When the elevator reached the seventeenth floor, the passengers surged
forth. All except Kitty, who tarried.
"We don't carry to the eighteenth, miss.
"I am Miss Conover," she replied. "I dared not tell you until we were
alone."
"I see." The boy nodded, swept her with an appraising glance, and sent
the elevator up to the loft.
"You understand? If any one inquires about me, you don't remember."

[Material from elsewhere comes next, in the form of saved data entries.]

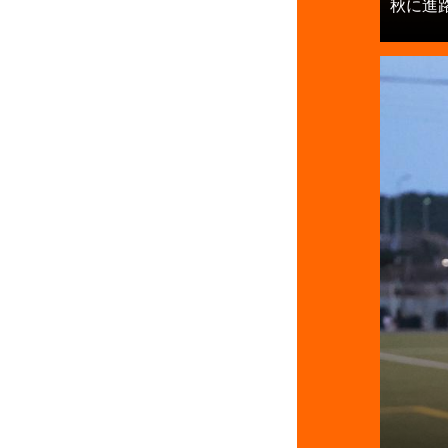
秋に進路を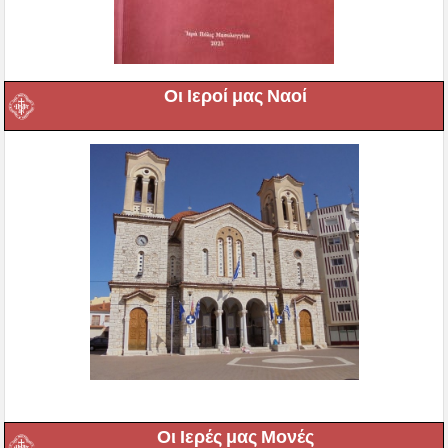
Οι Ιεροί μας Ναοί
Οι Ιερές μας Μονές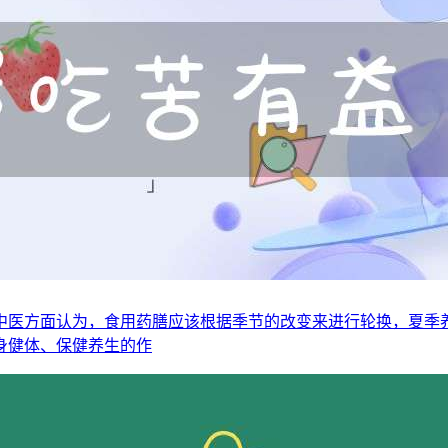
中医方面认为，食用药膳应该根据季节的改变来进行轮换，夏季
身健体、保健养生的作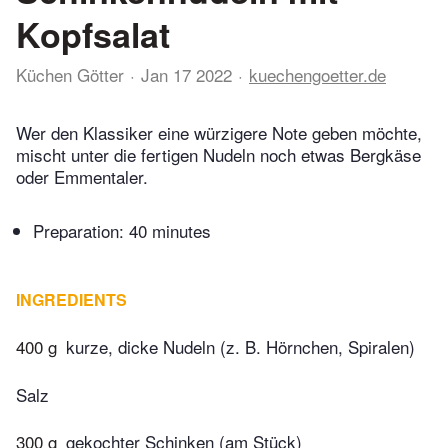
Kopfsalat
Küchen Götter
Jan 17 2022
kuechengoetter.de
Wer den Klassiker eine würzigere Note geben möchte,
mischt unter die fertigen Nudeln noch etwas Bergkäse
oder Emmentaler.
Preparation:
40 minutes
INGREDIENTS
400 g
kurze, dicke Nudeln (z. B. Hörnchen, Spiralen)
Salz
300 g
gekochter Schinken (am Stück)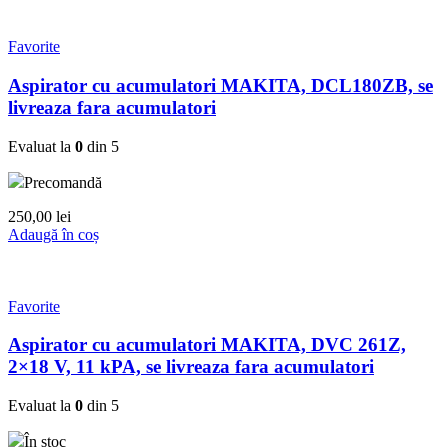
Favorite
Aspirator cu acumulatori MAKITA, DCL180ZB, se
livreaza fara acumulatori
Evaluat la
0
din 5
Precomandă
250,00
lei
Adaugă în coș
Favorite
Aspirator cu acumulatori MAKITA, DVC 261Z,
2×18 V, 11 kPA, se livreaza fara acumulatori
Evaluat la
0
din 5
În stoc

"Yes, miss. The boss's orders."
"And if any one does inquire you are to report at once."
"That, too."
The boy rolled back the door and Kitty stepped out upon a Laristan
runner of rose hues and cobalt blue. She wondered what it cost Cutty
to keep up an establishment like this. There were fourteen rooms, seven
facing the north and seven facing the west, with glorious vistas of
steam-wreathed roofs and brick Matterhorns and the dim horizon touching
the sea. Fine rugs and tapestries and furniture gathered from the four
ends of the world; but wholly livable and in no sense atmospheric of the
museum. Cutty had excellent taste.
She had visited the apartment but twice before, once in her childhood
and again when she was eighteen. Cutty had given a dinner in honour of
her mother's birthday. She smiled as she recalled the incident. Cutty
had placed a box of candles at the side of her mother's plate and told
her to stick as many into the cake as she thought best.